To diagnose diabetic neuropathy and to determine its severity, doctors commonly perform the following examinations, tests, and procedures:

  • Medical history: A doctor will ask about your symptoms and medical background.
  • Physical examination: The doctor will conduct a thorough physical exam to assess reflexes, sensation, changes in skin color and texture, and other signs of neuropathy.
  • Nerve conduction studies: These tests measure how quickly electrical signals travel through the nerves.
  • Electromyography (EMG): This test evaluates the health of the nerves controlling muscles.

To determine the stage or severity of diabetic neuropathy, additional examinations, tests, and procedures may be performed:

  • Urine tests: These assess bladder function.
  • Bladder ultrasound: It examines the structure and function of the bladder.
  • Abdominal X-rays: These evaluate the digestive tract.
  • Gastric emptying test: It assesses gastric motility and muscle activity.
  • Blood pressure test: This checks blood pressure and heart rate.
  • Tilt-table test: It measures blood pressure when changing posture.
  • Thermoregulatory test: This looks at sweat patterns during temperature changes.

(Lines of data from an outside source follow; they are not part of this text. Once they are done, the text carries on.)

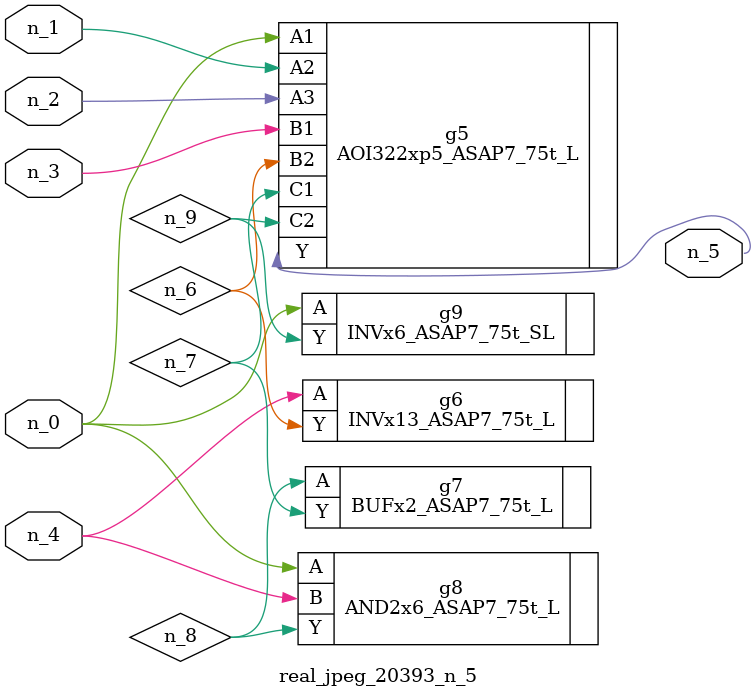
<source format=v>
module real_jpeg_20393_n_5 (n_4, n_0, n_1, n_2, n_3, n_5);

input n_4;
input n_0;
input n_1;
input n_2;
input n_3;

output n_5;

wire n_8;
wire n_6;
wire n_7;
wire n_9;

AOI322xp5_ASAP7_75t_L g5 ( 
.A1(n_0),
.A2(n_1),
.A3(n_2),
.B1(n_3),
.B2(n_6),
.C1(n_7),
.C2(n_9),
.Y(n_5)
);

AND2x6_ASAP7_75t_L g8 ( 
.A(n_0),
.B(n_4),
.Y(n_8)
);

INVx6_ASAP7_75t_SL g9 ( 
.A(n_0),
.Y(n_9)
);

INVx13_ASAP7_75t_L g6 ( 
.A(n_4),
.Y(n_6)
);

BUFx2_ASAP7_75t_L g7 ( 
.A(n_8),
.Y(n_7)
);


endmodule
</source>
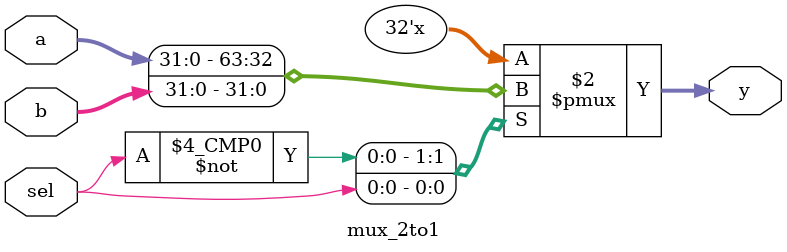
<source format=sv>
`timescale 1ns/1ps

module mux_2to1 #(parameter W=32)(
  input  logic [W-1:0] a,
  input  logic [W-1:0] b,
  input  logic         sel,
  output logic [W-1:0] y
);
  always_comb begin
    unique case (sel)
      1'b0: y = a;
      1'b1: y = b;
    endcase
  end
endmodule


</source>
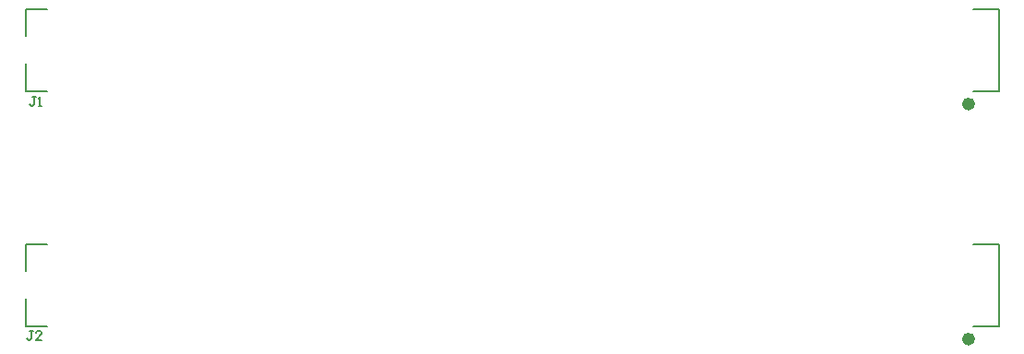
<source format=gto>
%FSLAX25Y25*%
%MOIN*%
G70*
G01*
G75*
G04 Layer_Color=65535*
%ADD10C,0.00700*%
%ADD11C,0.01200*%
%ADD12C,0.01600*%
%ADD13C,0.25000*%
%ADD14C,0.04134*%
%ADD15C,0.08071*%
%ADD16R,0.04134X0.04134*%
%ADD17R,0.03150X0.03347*%
%ADD18R,0.04331X0.05906*%
%ADD19C,0.02000*%
%ADD20C,0.01200*%
%ADD21C,0.02362*%
%ADD22C,0.00787*%
%ADD23C,0.00800*%
D21*
X-25524Y-19579D02*
G03*
X-25524Y-19579I-1181J0D01*
G01*
Y65421D02*
G03*
X-25524Y65421I-1181J0D01*
G01*
D22*
X-367165Y-14843D02*
X-359370D01*
X-367165D02*
Y-5079D01*
Y14685D02*
X-359370D01*
X-367165Y4921D02*
Y14685D01*
X-24902D02*
X-15787D01*
X-24902Y-14843D02*
X-15787D01*
Y14685D01*
X-367165Y70157D02*
X-359370D01*
X-367165D02*
Y79921D01*
Y99685D02*
X-359370D01*
X-367165Y89921D02*
Y99685D01*
X-24902D02*
X-15787D01*
X-24902Y70157D02*
X-15787D01*
Y99685D01*
D23*
X-364467Y-16701D02*
X-365534D01*
X-365001D01*
Y-19367D01*
X-365534Y-19900D01*
X-366067D01*
X-366600Y-19367D01*
X-361268Y-19900D02*
X-363401D01*
X-361268Y-17767D01*
Y-17234D01*
X-361802Y-16701D01*
X-362868D01*
X-363401Y-17234D01*
X-363467Y67899D02*
X-364534D01*
X-364001D01*
Y65233D01*
X-364534Y64700D01*
X-365067D01*
X-365600Y65233D01*
X-362401Y64700D02*
X-361335D01*
X-361868D01*
Y67899D01*
X-362401Y67366D01*
M02*

</source>
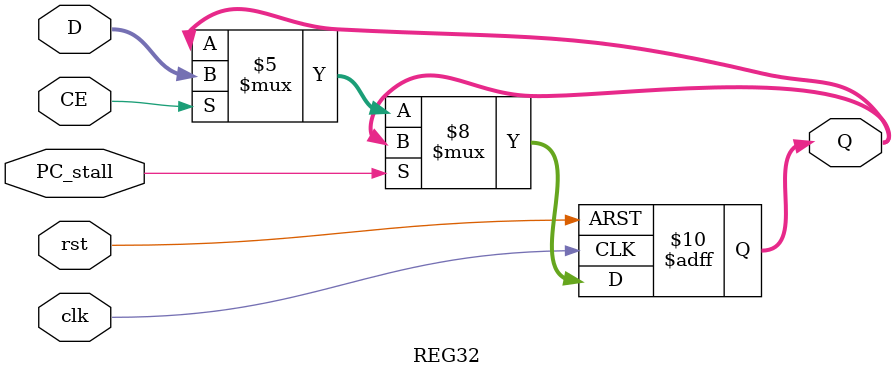
<source format=v>
`timescale 1ns / 1ps
module REG32(input clk,
			 input rst,
			 input CE,
			 input [31:0] D,
			 input PC_stall,
			 output reg[31:0] Q
			 );
	always @ (posedge clk or posedge rst) begin
		if(rst==1) Q<=32'h0;
		else if(PC_stall == 1) Q<=Q;
		else if(CE==1)Q<=D;
	end
endmodule

</source>
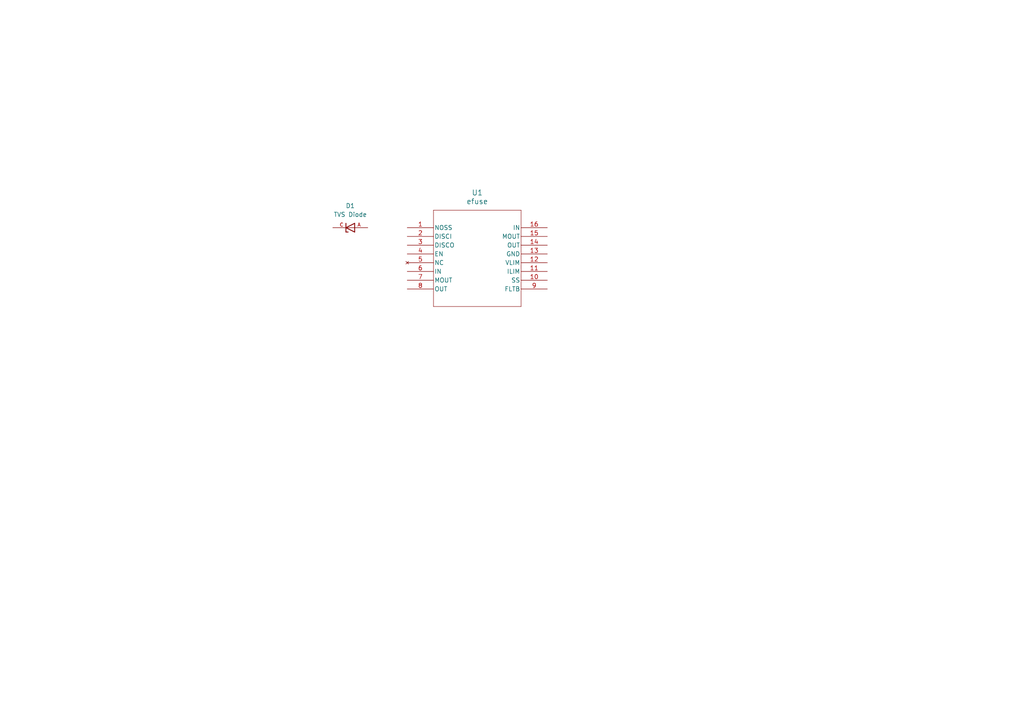
<source format=kicad_sch>
(kicad_sch
	(version 20250114)
	(generator "eeschema")
	(generator_version "9.0")
	(uuid "da096f29-0109-4c0b-968e-105e57dc70c4")
	(paper "A4")
	(lib_symbols
		(symbol "LS2406ERQ23:LS2406ERQ23"
			(pin_names
				(offset 0.254)
			)
			(exclude_from_sim no)
			(in_bom yes)
			(on_board yes)
			(property "Reference" "U"
				(at 20.32 10.16 0)
				(effects
					(font
						(size 1.524 1.524)
					)
				)
			)
			(property "Value" "LS2406ERQ23"
				(at 20.32 7.62 0)
				(effects
					(font
						(size 1.524 1.524)
					)
				)
			)
			(property "Footprint" "QFN16L_2P5X3P2-0P6_LTF"
				(at 0 0 0)
				(effects
					(font
						(size 1.27 1.27)
						(italic yes)
					)
					(hide yes)
				)
			)
			(property "Datasheet" "LS2406ERQ23"
				(at 0 0 0)
				(effects
					(font
						(size 1.27 1.27)
						(italic yes)
					)
					(hide yes)
				)
			)
			(property "Description" ""
				(at 0 0 0)
				(effects
					(font
						(size 1.27 1.27)
					)
					(hide yes)
				)
			)
			(property "ki_locked" ""
				(at 0 0 0)
				(effects
					(font
						(size 1.27 1.27)
					)
				)
			)
			(property "ki_keywords" "LS2406ERQ23"
				(at 0 0 0)
				(effects
					(font
						(size 1.27 1.27)
					)
					(hide yes)
				)
			)
			(property "ki_fp_filters" "QFN16L_2P5X3P2-0P6_LTF QFN16L_2P5X3P2-0P6_LTF-M QFN16L_2P5X3P2-0P6_LTF-L"
				(at 0 0 0)
				(effects
					(font
						(size 1.27 1.27)
					)
					(hide yes)
				)
			)
			(symbol "LS2406ERQ23_0_1"
				(polyline
					(pts
						(xy 7.62 5.08) (xy 7.62 -22.86)
					)
					(stroke
						(width 0.127)
						(type default)
					)
					(fill
						(type none)
					)
				)
				(polyline
					(pts
						(xy 7.62 -22.86) (xy 33.02 -22.86)
					)
					(stroke
						(width 0.127)
						(type default)
					)
					(fill
						(type none)
					)
				)
				(polyline
					(pts
						(xy 33.02 5.08) (xy 7.62 5.08)
					)
					(stroke
						(width 0.127)
						(type default)
					)
					(fill
						(type none)
					)
				)
				(polyline
					(pts
						(xy 33.02 -22.86) (xy 33.02 5.08)
					)
					(stroke
						(width 0.127)
						(type default)
					)
					(fill
						(type none)
					)
				)
				(pin unspecified line
					(at 0 0 0)
					(length 7.62)
					(name "NOSS"
						(effects
							(font
								(size 1.27 1.27)
							)
						)
					)
					(number "1"
						(effects
							(font
								(size 1.27 1.27)
							)
						)
					)
				)
				(pin input line
					(at 0 -2.54 0)
					(length 7.62)
					(name "DISCI"
						(effects
							(font
								(size 1.27 1.27)
							)
						)
					)
					(number "2"
						(effects
							(font
								(size 1.27 1.27)
							)
						)
					)
				)
				(pin input line
					(at 0 -5.08 0)
					(length 7.62)
					(name "DISCO"
						(effects
							(font
								(size 1.27 1.27)
							)
						)
					)
					(number "3"
						(effects
							(font
								(size 1.27 1.27)
							)
						)
					)
				)
				(pin unspecified line
					(at 0 -7.62 0)
					(length 7.62)
					(name "EN"
						(effects
							(font
								(size 1.27 1.27)
							)
						)
					)
					(number "4"
						(effects
							(font
								(size 1.27 1.27)
							)
						)
					)
				)
				(pin no_connect line
					(at 0 -10.16 0)
					(length 7.62)
					(name "NC"
						(effects
							(font
								(size 1.27 1.27)
							)
						)
					)
					(number "5"
						(effects
							(font
								(size 1.27 1.27)
							)
						)
					)
				)
				(pin input line
					(at 0 -12.7 0)
					(length 7.62)
					(name "IN"
						(effects
							(font
								(size 1.27 1.27)
							)
						)
					)
					(number "6"
						(effects
							(font
								(size 1.27 1.27)
							)
						)
					)
				)
				(pin unspecified line
					(at 0 -15.24 0)
					(length 7.62)
					(name "MOUT"
						(effects
							(font
								(size 1.27 1.27)
							)
						)
					)
					(number "7"
						(effects
							(font
								(size 1.27 1.27)
							)
						)
					)
				)
				(pin output line
					(at 0 -17.78 0)
					(length 7.62)
					(name "OUT"
						(effects
							(font
								(size 1.27 1.27)
							)
						)
					)
					(number "8"
						(effects
							(font
								(size 1.27 1.27)
							)
						)
					)
				)
				(pin input line
					(at 40.64 0 180)
					(length 7.62)
					(name "IN"
						(effects
							(font
								(size 1.27 1.27)
							)
						)
					)
					(number "16"
						(effects
							(font
								(size 1.27 1.27)
							)
						)
					)
				)
				(pin unspecified line
					(at 40.64 -2.54 180)
					(length 7.62)
					(name "MOUT"
						(effects
							(font
								(size 1.27 1.27)
							)
						)
					)
					(number "15"
						(effects
							(font
								(size 1.27 1.27)
							)
						)
					)
				)
				(pin output line
					(at 40.64 -5.08 180)
					(length 7.62)
					(name "OUT"
						(effects
							(font
								(size 1.27 1.27)
							)
						)
					)
					(number "14"
						(effects
							(font
								(size 1.27 1.27)
							)
						)
					)
				)
				(pin power_out line
					(at 40.64 -7.62 180)
					(length 7.62)
					(name "GND"
						(effects
							(font
								(size 1.27 1.27)
							)
						)
					)
					(number "13"
						(effects
							(font
								(size 1.27 1.27)
							)
						)
					)
				)
				(pin input line
					(at 40.64 -10.16 180)
					(length 7.62)
					(name "VLIM"
						(effects
							(font
								(size 1.27 1.27)
							)
						)
					)
					(number "12"
						(effects
							(font
								(size 1.27 1.27)
							)
						)
					)
				)
				(pin unspecified line
					(at 40.64 -12.7 180)
					(length 7.62)
					(name "ILIM"
						(effects
							(font
								(size 1.27 1.27)
							)
						)
					)
					(number "11"
						(effects
							(font
								(size 1.27 1.27)
							)
						)
					)
				)
				(pin unspecified line
					(at 40.64 -15.24 180)
					(length 7.62)
					(name "SS"
						(effects
							(font
								(size 1.27 1.27)
							)
						)
					)
					(number "10"
						(effects
							(font
								(size 1.27 1.27)
							)
						)
					)
				)
				(pin output line
					(at 40.64 -17.78 180)
					(length 7.62)
					(name "FLTB"
						(effects
							(font
								(size 1.27 1.27)
							)
						)
					)
					(number "9"
						(effects
							(font
								(size 1.27 1.27)
							)
						)
					)
				)
			)
			(embedded_fonts no)
		)
		(symbol "P4KE15:P4KE15"
			(pin_names
				(offset 1.016)
			)
			(exclude_from_sim no)
			(in_bom yes)
			(on_board yes)
			(property "Reference" "D"
				(at -5.0835 2.4159 0)
				(effects
					(font
						(size 1.27 1.27)
					)
					(justify left bottom)
				)
			)
			(property "Value" "P4KE15"
				(at -5.0854 -4.9611 0)
				(effects
					(font
						(size 1.27 1.27)
					)
					(justify left bottom)
				)
			)
			(property "Footprint" "P4KE15:DIOAD1036W78L470D235"
				(at 0 0 0)
				(effects
					(font
						(size 1.27 1.27)
					)
					(justify bottom)
					(hide yes)
				)
			)
			(property "Datasheet" ""
				(at 0 0 0)
				(effects
					(font
						(size 1.27 1.27)
					)
					(hide yes)
				)
			)
			(property "Description" ""
				(at 0 0 0)
				(effects
					(font
						(size 1.27 1.27)
					)
					(hide yes)
				)
			)
			(property "MF" "Taiwan Semiconductor"
				(at 0 0 0)
				(effects
					(font
						(size 1.27 1.27)
					)
					(justify bottom)
					(hide yes)
				)
			)
			(property "MAXIMUM_PACKAGE_HEIGHT" "2.70 mm"
				(at 0 0 0)
				(effects
					(font
						(size 1.27 1.27)
					)
					(justify bottom)
					(hide yes)
				)
			)
			(property "Package" "DO-41-2 Taiwan Semiconductor"
				(at 0 0 0)
				(effects
					(font
						(size 1.27 1.27)
					)
					(justify bottom)
					(hide yes)
				)
			)
			(property "Price" "None"
				(at 0 0 0)
				(effects
					(font
						(size 1.27 1.27)
					)
					(justify bottom)
					(hide yes)
				)
			)
			(property "Check_prices" "https://www.snapeda.com/parts/P4KE15/taiwan/view-part/?ref=eda"
				(at 0 0 0)
				(effects
					(font
						(size 1.27 1.27)
					)
					(justify bottom)
					(hide yes)
				)
			)
			(property "STANDARD" "IPC-7351B"
				(at 0 0 0)
				(effects
					(font
						(size 1.27 1.27)
					)
					(justify bottom)
					(hide yes)
				)
			)
			(property "PARTREV" "N2104"
				(at 0 0 0)
				(effects
					(font
						(size 1.27 1.27)
					)
					(justify bottom)
					(hide yes)
				)
			)
			(property "SnapEDA_Link" "https://www.snapeda.com/parts/P4KE15/taiwan/view-part/?ref=snap"
				(at 0 0 0)
				(effects
					(font
						(size 1.27 1.27)
					)
					(justify bottom)
					(hide yes)
				)
			)
			(property "MP" "P4KE15"
				(at 0 0 0)
				(effects
					(font
						(size 1.27 1.27)
					)
					(justify bottom)
					(hide yes)
				)
			)
			(property "Description_1" "400W, 12.1V, Automotive, Unidirectional, TVS"
				(at 0 0 0)
				(effects
					(font
						(size 1.27 1.27)
					)
					(justify bottom)
					(hide yes)
				)
			)
			(property "Availability" "In Stock"
				(at 0 0 0)
				(effects
					(font
						(size 1.27 1.27)
					)
					(justify bottom)
					(hide yes)
				)
			)
			(property "MANUFACTURER" "Taiwan Semiconductor"
				(at 0 0 0)
				(effects
					(font
						(size 1.27 1.27)
					)
					(justify bottom)
					(hide yes)
				)
			)
			(symbol "P4KE15_0_0"
				(polyline
					(pts
						(xy -1.27 0) (xy -1.27 1.27)
					)
					(stroke
						(width 0.254)
						(type default)
					)
					(fill
						(type none)
					)
				)
				(polyline
					(pts
						(xy -1.27 0) (xy 1.27 -1.27)
					)
					(stroke
						(width 0.254)
						(type default)
					)
					(fill
						(type none)
					)
				)
				(polyline
					(pts
						(xy -1.27 -1.27) (xy -1.27 0)
					)
					(stroke
						(width 0.254)
						(type default)
					)
					(fill
						(type none)
					)
				)
				(polyline
					(pts
						(xy -0.635 -1.27) (xy -1.27 -1.27)
					)
					(stroke
						(width 0.254)
						(type default)
					)
					(fill
						(type none)
					)
				)
				(polyline
					(pts
						(xy 1.27 1.27) (xy -1.27 0)
					)
					(stroke
						(width 0.254)
						(type default)
					)
					(fill
						(type none)
					)
				)
				(polyline
					(pts
						(xy 1.27 -1.27) (xy 1.27 1.27)
					)
					(stroke
						(width 0.254)
						(type default)
					)
					(fill
						(type none)
					)
				)
				(pin passive line
					(at -5.08 0 0)
					(length 5.08)
					(name "~"
						(effects
							(font
								(size 1.016 1.016)
							)
						)
					)
					(number "C"
						(effects
							(font
								(size 1.016 1.016)
							)
						)
					)
				)
				(pin passive line
					(at 5.08 0 180)
					(length 5.08)
					(name "~"
						(effects
							(font
								(size 1.016 1.016)
							)
						)
					)
					(number "A"
						(effects
							(font
								(size 1.016 1.016)
							)
						)
					)
				)
			)
			(embedded_fonts no)
		)
	)
	(symbol
		(lib_id "P4KE15:P4KE15")
		(at 101.6 66.04 0)
		(unit 1)
		(exclude_from_sim no)
		(in_bom yes)
		(on_board yes)
		(dnp no)
		(fields_autoplaced yes)
		(uuid "430e0307-7276-41d2-9093-b2e50edb7870")
		(property "Reference" "D1"
			(at 101.6 59.69 0)
			(effects
				(font
					(size 1.27 1.27)
				)
			)
		)
		(property "Value" "TVS Diode"
			(at 101.6 62.23 0)
			(effects
				(font
					(size 1.27 1.27)
				)
			)
		)
		(property "Footprint" "P4KE15:DIOAD1036W78L470D235"
			(at 101.6 66.04 0)
			(effects
				(font
					(size 1.27 1.27)
				)
				(justify bottom)
				(hide yes)
			)
		)
		(property "Datasheet" ""
			(at 101.6 66.04 0)
			(effects
				(font
					(size 1.27 1.27)
				)
				(hide yes)
			)
		)
		(property "Description" ""
			(at 101.6 66.04 0)
			(effects
				(font
					(size 1.27 1.27)
				)
				(hide yes)
			)
		)
		(property "MF" "Taiwan Semiconductor"
			(at 101.6 66.04 0)
			(effects
				(font
					(size 1.27 1.27)
				)
				(justify bottom)
				(hide yes)
			)
		)
		(property "MAXIMUM_PACKAGE_HEIGHT" "2.70 mm"
			(at 101.6 66.04 0)
			(effects
				(font
					(size 1.27 1.27)
				)
				(justify bottom)
				(hide yes)
			)
		)
		(property "Package" "DO-41-2 Taiwan Semiconductor"
			(at 101.6 66.04 0)
			(effects
				(font
					(size 1.27 1.27)
				)
				(justify bottom)
				(hide yes)
			)
		)
		(property "Price" "None"
			(at 101.6 66.04 0)
			(effects
				(font
					(size 1.27 1.27)
				)
				(justify bottom)
				(hide yes)
			)
		)
		(property "Check_prices" "https://www.snapeda.com/parts/P4KE15/taiwan/view-part/?ref=eda"
			(at 101.6 66.04 0)
			(effects
				(font
					(size 1.27 1.27)
				)
				(justify bottom)
				(hide yes)
			)
		)
		(property "STANDARD" "IPC-7351B"
			(at 101.6 66.04 0)
			(effects
				(font
					(size 1.27 1.27)
				)
				(justify bottom)
				(hide yes)
			)
		)
		(property "PARTREV" "N2104"
			(at 101.6 66.04 0)
			(effects
				(font
					(size 1.27 1.27)
				)
				(justify bottom)
				(hide yes)
			)
		)
		(property "SnapEDA_Link" "https://www.snapeda.com/parts/P4KE15/taiwan/view-part/?ref=snap"
			(at 101.6 66.04 0)
			(effects
				(font
					(size 1.27 1.27)
				)
				(justify bottom)
				(hide yes)
			)
		)
		(property "MP" "P4KE15"
			(at 101.6 66.04 0)
			(effects
				(font
					(size 1.27 1.27)
				)
				(justify bottom)
				(hide yes)
			)
		)
		(property "Description_1" "400W, 12.1V, Automotive, Unidirectional, TVS"
			(at 101.6 66.04 0)
			(effects
				(font
					(size 1.27 1.27)
				)
				(justify bottom)
				(hide yes)
			)
		)
		(property "Availability" "In Stock"
			(at 101.6 66.04 0)
			(effects
				(font
					(size 1.27 1.27)
				)
				(justify bottom)
				(hide yes)
			)
		)
		(property "MANUFACTURER" "Taiwan Semiconductor"
			(at 101.6 66.04 0)
			(effects
				(font
					(size 1.27 1.27)
				)
				(justify bottom)
				(hide yes)
			)
		)
		(pin "C"
			(uuid "30383abd-aca3-473e-a019-6cb1048297f3")
		)
		(pin "A"
			(uuid "91b78161-ebcb-468b-af55-deaac384b1d6")
		)
		(instances
			(project ""
				(path "/da096f29-0109-4c0b-968e-105e57dc70c4"
					(reference "D1")
					(unit 1)
				)
			)
		)
	)
	(symbol
		(lib_id "LS2406ERQ23:LS2406ERQ23")
		(at 118.11 66.04 0)
		(unit 1)
		(exclude_from_sim no)
		(in_bom yes)
		(on_board yes)
		(dnp no)
		(fields_autoplaced yes)
		(uuid "d2385b1b-ba53-43b2-bf84-3685da7c5cb5")
		(property "Reference" "U1"
			(at 138.43 55.88 0)
			(effects
				(font
					(size 1.524 1.524)
				)
			)
		)
		(property "Value" "efuse"
			(at 138.43 58.42 0)
			(effects
				(font
					(size 1.524 1.524)
				)
			)
		)
		(property "Footprint" "QFN16L_2P5X3P2-0P6_LTF"
			(at 118.11 66.04 0)
			(effects
				(font
					(size 1.27 1.27)
					(italic yes)
				)
				(hide yes)
			)
		)
		(property "Datasheet" "LS2406ERQ23"
			(at 118.11 66.04 0)
			(effects
				(font
					(size 1.27 1.27)
					(italic yes)
				)
				(hide yes)
			)
		)
		(property "Description" ""
			(at 118.11 66.04 0)
			(effects
				(font
					(size 1.27 1.27)
				)
				(hide yes)
			)
		)
		(pin "2"
			(uuid "9da910ae-9b9c-4d09-bc9a-48af5fa5df1e")
		)
		(pin "8"
			(uuid "776d0563-655d-4ad3-abf0-63edb9c9bc2c")
		)
		(pin "3"
			(uuid "10b31151-e099-4b51-8fb5-507f5df9dd9f")
		)
		(pin "6"
			(uuid "f7b41a55-9b83-4901-94e3-35c732491998")
		)
		(pin "9"
			(uuid "61a5606b-77b6-48f2-b856-d278e9a0e973")
		)
		(pin "4"
			(uuid "ad3148e3-54a9-4816-be5c-98fff2a16535")
		)
		(pin "7"
			(uuid "24610260-d55c-4b09-9c29-5e82f0aff7b4")
		)
		(pin "16"
			(uuid "8463f78c-e0d9-4d89-af60-a7c02ec209ef")
		)
		(pin "15"
			(uuid "8ff63416-5e96-42da-8b8d-2fe707fcab54")
		)
		(pin "14"
			(uuid "7bf34d48-925d-4162-b77e-d93bfb100613")
		)
		(pin "13"
			(uuid "c0d41847-8a7a-4a24-9ff0-6421c740e72e")
		)
		(pin "12"
			(uuid "51e4b4f8-5d2a-46a5-9956-720641eb0a5a")
		)
		(pin "1"
			(uuid "a19737a8-2de7-40d3-9377-031391638336")
		)
		(pin "5"
			(uuid "43835100-5dfd-42cf-8768-7ef70e80b6d5")
		)
		(pin "11"
			(uuid "6385e5bb-8189-42c4-b4b7-3f66b7d04395")
		)
		(pin "10"
			(uuid "fb0fb02c-6235-47fb-a45e-d8ba3bc966a6")
		)
		(instances
			(project ""
				(path "/da096f29-0109-4c0b-968e-105e57dc70c4"
					(reference "U1")
					(unit 1)
				)
			)
		)
	)
	(sheet_instances
		(path "/"
			(page "1")
		)
	)
	(embedded_fonts no)
)

</source>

Remember that these are general descriptions. Your doctor will determine which specific tests are necessary based on your individual situation.

Treatment Options

The goals of treatment for Diabetic Neuropathy are:

  • Preventing neuropathy from worsening: Healthcare professionals aim to slow down the progression of neuropathy to prevent further nerve damage.
  • Relieving pain and other symptoms: Medications such as tricyclic antidepressants (e.g., duloxetine) and anticonvulsants (e.g., pregabalin) can help alleviate neuropathic pain associated with diabetic neuropathy. These medications act on the central nervous system to block pain signals.
  • Managing complications: Healthcare professionals focus on managing complications that may arise from diabetic neuropathy, such as autonomic neuropathy. Treatment options for autonomic neuropathy depend on the specific symptoms and organs/systems involved.
  • Restoring function: The primary approach to restoring function is through tight glycemic control. Keeping blood glucose levels within the target range can help improve symptoms and prevent further nerve damage.
  • Lifestyle modifications: Health behavior changes, including diet and exercise, are important in managing diabetic neuropathy. Maintaining a healthy lifestyle can help control blood glucose levels, manage blood pressure and cholesterol levels, and improve overall health.
  • Other treatments: Additional treatments for diabetic neuropathy may include topical agents, lifestyle interventions, high-frequency spinal cord stimulation, and the use of continuous glucose monitoring devices.

Always consult with your healthcare professional for personalized advice on treatment options. Medication dosing may be affected by many factors. Check with your healthcare professional about dosing for your individual situation. Other side effects can occur. Check with your healthcare professional or read the information provided with your medication for additional side effect information.